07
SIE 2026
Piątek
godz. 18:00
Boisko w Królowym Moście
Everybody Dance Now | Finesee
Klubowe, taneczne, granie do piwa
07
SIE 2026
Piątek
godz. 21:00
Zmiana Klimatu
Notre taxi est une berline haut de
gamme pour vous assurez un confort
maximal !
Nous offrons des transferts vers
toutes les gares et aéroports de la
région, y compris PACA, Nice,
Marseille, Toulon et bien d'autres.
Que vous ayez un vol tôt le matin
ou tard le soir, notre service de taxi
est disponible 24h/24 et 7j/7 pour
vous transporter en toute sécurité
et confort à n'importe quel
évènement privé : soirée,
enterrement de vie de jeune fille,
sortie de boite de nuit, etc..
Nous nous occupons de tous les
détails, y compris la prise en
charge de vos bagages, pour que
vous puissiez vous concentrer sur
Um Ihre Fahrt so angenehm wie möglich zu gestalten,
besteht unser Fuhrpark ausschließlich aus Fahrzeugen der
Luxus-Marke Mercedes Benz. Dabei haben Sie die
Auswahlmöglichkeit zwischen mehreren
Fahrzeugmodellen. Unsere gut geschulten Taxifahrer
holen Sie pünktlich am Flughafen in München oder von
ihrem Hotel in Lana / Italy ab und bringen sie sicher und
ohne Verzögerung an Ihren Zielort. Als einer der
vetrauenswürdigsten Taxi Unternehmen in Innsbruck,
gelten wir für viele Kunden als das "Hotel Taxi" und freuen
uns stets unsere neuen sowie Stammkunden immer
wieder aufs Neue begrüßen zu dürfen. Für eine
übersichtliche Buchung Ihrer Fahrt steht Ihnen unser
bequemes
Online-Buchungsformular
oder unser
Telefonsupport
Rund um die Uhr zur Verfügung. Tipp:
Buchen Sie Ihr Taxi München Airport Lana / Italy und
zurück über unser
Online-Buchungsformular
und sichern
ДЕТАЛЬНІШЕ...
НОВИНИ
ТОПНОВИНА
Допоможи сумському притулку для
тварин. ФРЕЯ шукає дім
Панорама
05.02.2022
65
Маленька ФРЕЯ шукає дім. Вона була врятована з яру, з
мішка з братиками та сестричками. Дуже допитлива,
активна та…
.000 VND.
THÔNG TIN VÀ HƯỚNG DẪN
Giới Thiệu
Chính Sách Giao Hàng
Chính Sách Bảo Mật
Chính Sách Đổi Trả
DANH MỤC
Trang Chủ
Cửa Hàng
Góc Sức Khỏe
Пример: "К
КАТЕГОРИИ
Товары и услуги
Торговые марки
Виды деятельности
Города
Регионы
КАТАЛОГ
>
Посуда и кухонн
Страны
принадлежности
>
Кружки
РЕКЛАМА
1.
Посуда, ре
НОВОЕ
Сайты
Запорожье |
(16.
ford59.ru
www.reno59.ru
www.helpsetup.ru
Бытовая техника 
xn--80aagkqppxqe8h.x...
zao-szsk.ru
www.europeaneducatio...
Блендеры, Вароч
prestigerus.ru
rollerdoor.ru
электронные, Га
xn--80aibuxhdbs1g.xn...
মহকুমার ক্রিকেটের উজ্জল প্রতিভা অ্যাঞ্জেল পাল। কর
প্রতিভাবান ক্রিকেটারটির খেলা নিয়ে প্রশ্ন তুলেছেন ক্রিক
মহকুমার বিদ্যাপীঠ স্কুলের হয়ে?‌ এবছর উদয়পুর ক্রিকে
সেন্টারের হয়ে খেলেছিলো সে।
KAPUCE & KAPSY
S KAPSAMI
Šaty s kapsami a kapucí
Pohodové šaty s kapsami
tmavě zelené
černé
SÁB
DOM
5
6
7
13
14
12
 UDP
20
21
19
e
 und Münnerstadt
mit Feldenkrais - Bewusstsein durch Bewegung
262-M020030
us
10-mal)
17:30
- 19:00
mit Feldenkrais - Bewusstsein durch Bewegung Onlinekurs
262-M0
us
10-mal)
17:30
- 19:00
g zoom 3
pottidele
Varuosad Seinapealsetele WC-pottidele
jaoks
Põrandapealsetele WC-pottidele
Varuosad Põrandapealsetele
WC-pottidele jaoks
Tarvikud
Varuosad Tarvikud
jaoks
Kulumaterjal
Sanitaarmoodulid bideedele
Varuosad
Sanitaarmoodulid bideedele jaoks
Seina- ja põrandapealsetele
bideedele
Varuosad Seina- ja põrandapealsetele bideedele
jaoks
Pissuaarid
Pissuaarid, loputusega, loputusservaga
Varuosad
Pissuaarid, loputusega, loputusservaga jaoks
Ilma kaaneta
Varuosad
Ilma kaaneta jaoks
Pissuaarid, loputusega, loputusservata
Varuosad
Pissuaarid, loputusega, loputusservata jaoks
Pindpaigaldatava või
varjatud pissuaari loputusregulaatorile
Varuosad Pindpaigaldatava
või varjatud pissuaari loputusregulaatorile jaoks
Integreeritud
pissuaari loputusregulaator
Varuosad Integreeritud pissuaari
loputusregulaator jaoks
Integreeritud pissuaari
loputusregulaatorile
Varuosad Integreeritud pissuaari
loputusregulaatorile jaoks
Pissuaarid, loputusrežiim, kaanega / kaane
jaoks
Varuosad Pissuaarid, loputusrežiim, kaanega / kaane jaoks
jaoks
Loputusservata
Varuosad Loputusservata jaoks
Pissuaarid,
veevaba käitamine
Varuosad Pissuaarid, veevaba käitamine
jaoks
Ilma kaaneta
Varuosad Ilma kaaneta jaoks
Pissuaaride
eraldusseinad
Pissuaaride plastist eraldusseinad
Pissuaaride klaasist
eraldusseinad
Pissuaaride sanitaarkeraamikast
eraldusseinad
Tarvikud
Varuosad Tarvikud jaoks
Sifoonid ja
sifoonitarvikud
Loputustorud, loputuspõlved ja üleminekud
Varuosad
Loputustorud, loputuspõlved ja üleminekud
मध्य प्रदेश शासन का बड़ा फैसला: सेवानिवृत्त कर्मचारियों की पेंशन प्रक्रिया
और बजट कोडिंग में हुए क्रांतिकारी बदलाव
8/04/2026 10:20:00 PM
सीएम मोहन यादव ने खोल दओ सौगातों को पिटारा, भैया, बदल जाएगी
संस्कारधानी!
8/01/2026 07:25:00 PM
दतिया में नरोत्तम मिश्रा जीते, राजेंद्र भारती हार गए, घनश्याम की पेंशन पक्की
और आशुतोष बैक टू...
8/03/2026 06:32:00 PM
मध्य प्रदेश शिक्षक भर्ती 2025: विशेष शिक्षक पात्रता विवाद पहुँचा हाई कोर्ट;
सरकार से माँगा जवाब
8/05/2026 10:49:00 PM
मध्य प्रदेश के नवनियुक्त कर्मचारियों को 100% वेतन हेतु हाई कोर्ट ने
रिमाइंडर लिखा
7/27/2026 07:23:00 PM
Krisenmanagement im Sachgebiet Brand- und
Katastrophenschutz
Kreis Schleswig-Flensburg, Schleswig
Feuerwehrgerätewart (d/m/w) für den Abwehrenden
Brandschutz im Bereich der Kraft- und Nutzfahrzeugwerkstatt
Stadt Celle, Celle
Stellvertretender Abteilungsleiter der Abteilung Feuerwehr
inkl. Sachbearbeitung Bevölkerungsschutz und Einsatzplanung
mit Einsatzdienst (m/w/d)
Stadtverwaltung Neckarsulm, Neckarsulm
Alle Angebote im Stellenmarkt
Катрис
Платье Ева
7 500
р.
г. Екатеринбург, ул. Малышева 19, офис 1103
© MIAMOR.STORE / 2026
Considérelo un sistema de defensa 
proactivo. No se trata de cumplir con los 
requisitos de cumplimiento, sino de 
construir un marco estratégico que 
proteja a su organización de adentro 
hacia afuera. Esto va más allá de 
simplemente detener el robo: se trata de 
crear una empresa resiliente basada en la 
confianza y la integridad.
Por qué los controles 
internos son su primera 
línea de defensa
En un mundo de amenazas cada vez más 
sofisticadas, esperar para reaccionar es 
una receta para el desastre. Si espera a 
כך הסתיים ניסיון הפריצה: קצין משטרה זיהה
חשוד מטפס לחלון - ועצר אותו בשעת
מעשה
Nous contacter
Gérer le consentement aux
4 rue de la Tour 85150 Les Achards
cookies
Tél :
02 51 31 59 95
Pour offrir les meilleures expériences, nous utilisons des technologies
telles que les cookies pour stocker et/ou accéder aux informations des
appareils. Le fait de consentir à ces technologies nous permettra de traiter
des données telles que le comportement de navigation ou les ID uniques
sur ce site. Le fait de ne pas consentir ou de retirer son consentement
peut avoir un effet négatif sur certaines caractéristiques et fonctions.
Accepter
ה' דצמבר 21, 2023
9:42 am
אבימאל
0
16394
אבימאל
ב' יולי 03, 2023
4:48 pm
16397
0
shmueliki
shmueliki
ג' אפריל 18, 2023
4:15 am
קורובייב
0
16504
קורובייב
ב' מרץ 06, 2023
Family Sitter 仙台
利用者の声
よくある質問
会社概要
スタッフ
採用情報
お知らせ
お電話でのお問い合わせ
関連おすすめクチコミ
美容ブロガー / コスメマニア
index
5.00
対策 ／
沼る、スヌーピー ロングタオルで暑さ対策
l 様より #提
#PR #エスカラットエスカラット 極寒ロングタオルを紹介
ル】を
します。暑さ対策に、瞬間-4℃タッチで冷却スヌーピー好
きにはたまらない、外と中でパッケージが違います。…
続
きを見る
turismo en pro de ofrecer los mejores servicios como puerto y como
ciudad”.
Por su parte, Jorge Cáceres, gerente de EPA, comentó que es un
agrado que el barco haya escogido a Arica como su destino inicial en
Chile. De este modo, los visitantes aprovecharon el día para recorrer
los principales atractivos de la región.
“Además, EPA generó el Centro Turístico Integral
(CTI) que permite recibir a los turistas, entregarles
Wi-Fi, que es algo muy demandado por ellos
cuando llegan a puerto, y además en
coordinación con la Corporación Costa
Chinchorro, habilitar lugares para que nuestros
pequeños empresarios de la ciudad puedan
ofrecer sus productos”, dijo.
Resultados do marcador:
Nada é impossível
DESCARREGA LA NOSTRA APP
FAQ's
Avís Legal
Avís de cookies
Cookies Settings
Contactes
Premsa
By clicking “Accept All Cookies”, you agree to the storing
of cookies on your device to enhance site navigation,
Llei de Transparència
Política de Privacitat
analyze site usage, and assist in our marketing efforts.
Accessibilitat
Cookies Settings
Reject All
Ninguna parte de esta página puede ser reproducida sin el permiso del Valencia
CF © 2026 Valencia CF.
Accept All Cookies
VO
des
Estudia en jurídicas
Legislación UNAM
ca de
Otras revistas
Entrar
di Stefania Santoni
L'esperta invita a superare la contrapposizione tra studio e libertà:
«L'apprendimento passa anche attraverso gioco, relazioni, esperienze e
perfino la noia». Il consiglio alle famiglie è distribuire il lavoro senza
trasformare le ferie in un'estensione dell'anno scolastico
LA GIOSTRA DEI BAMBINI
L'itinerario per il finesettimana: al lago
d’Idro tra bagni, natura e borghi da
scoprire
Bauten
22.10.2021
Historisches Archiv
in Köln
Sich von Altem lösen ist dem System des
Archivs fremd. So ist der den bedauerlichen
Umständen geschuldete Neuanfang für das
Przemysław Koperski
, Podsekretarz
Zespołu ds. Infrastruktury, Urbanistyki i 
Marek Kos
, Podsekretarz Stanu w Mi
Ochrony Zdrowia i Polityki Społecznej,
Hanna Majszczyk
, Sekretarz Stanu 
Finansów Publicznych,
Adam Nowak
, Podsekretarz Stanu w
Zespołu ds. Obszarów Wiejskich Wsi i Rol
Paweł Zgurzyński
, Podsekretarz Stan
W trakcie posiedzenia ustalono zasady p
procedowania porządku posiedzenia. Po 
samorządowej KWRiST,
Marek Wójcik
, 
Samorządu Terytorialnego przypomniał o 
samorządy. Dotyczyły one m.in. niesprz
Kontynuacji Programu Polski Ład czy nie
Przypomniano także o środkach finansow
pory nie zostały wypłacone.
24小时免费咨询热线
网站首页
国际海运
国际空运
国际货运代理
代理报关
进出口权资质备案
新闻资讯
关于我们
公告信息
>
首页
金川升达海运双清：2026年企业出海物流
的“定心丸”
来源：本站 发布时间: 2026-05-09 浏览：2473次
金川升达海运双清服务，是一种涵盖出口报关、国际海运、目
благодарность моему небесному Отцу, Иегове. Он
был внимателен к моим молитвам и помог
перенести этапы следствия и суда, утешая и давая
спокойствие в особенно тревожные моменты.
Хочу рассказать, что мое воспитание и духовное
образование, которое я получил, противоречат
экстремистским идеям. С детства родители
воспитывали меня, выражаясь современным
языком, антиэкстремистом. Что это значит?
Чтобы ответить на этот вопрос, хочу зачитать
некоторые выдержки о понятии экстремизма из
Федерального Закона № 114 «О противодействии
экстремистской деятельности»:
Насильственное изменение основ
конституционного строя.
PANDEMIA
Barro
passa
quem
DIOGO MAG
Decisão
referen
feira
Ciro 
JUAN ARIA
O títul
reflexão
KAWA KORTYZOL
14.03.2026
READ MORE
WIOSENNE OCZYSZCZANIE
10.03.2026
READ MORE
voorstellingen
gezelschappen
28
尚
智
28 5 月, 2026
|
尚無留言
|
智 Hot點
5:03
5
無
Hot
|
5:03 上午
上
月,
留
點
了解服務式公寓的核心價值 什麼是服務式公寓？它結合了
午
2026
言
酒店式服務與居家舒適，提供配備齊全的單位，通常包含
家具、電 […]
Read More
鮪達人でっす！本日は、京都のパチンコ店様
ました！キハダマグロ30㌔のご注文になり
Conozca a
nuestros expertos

- **YOUR ASSIGNMENT**
Your reply is to repeat, unchanged, the lines above running from the one with "Varuosad Pissuaarid, veevaba käitamine" up to and including the one with "4 rue de la Tour 85150 Les Achards".

- **REPLY TO THE EXERCISE**
Varuosad Pissuaarid, veevaba käitamine
jaoks
Ilma kaaneta
Varuosad Ilma kaaneta jaoks
Pissuaaride
eraldusseinad
Pissuaaride plastist eraldusseinad
Pissuaaride klaasist
eraldusseinad
Pissuaaride sanitaarkeraamikast
eraldusseinad
Tarvikud
Varuosad Tarvikud jaoks
Sifoonid ja
sifoonitarvikud
Loputustorud, loputuspõlved ja üleminekud
Varuosad
Loputustorud, loputuspõlved ja üleminekud
मध्य प्रदेश शासन का बड़ा फैसला: सेवानिवृत्त कर्मचारियों की पेंशन प्रक्रिया
और बजट कोडिंग में हुए क्रांतिकारी बदलाव
8/04/2026 10:20:00 PM
सीएम मोहन यादव ने खोल दओ सौगातों को पिटारा, भैया, बदल जाएगी
संस्कारधानी!
8/01/2026 07:25:00 PM
दतिया में नरोत्तम मिश्रा जीते, राजेंद्र भारती हार गए, घनश्याम की पेंशन पक्की
और आशुतोष बैक टू...
8/03/2026 06:32:00 PM
मध्य प्रदेश शिक्षक भर्ती 2025: विशेष शिक्षक पात्रता विवाद पहुँचा हाई कोर्ट;
सरकार से माँगा जवाब
8/05/2026 10:49:00 PM
मध्य प्रदेश के नवनियुक्त कर्मचारियों को 100% वेतन हेतु हाई कोर्ट ने
रिमाइंडर लिखा
7/27/2026 07:23:00 PM
Krisenmanagement im Sachgebiet Brand- und
Katastrophenschutz
Kreis Schleswig-Flensburg, Schleswig
Feuerwehrgerätewart (d/m/w) für den Abwehrenden
Brandschutz im Bereich der Kraft- und Nutzfahrzeugwerkstatt
Stadt Celle, Celle
Stellvertretender Abteilungsleiter der Abteilung Feuerwehr
inkl. Sachbearbeitung Bevölkerungsschutz und Einsatzplanung
mit Einsatzdienst (m/w/d)
Stadtverwaltung Neckarsulm, Neckarsulm
Alle Angebote im Stellenmarkt
Катрис
Платье Ева
7 500
р.
г. Екатеринбург, ул. Малышева 19, офис 1103
© MIAMOR.STORE / 2026
Considérelo un sistema de defensa 
proactivo. No se trata de cumplir con los 
requisitos de cumplimiento, sino de 
construir un marco estratégico que 
proteja a su organización de adentro 
hacia afuera. Esto va más allá de 
simplemente detener el robo: se trata de 
crear una empresa resiliente basada en la 
confianza y la integridad.
Por qué los controles 
internos son su primera 
línea de defensa
En un mundo de amenazas cada vez más 
sofisticadas, esperar para reaccionar es 
una receta para el desastre. Si espera a 
כך הסתיים ניסיון הפריצה: קצין משטרה זיהה
חשוד מטפס לחלון - ועצר אותו בשעת
מעשה
Nous contacter
Gérer le consentement aux
4 rue de la Tour 85150 Les Achards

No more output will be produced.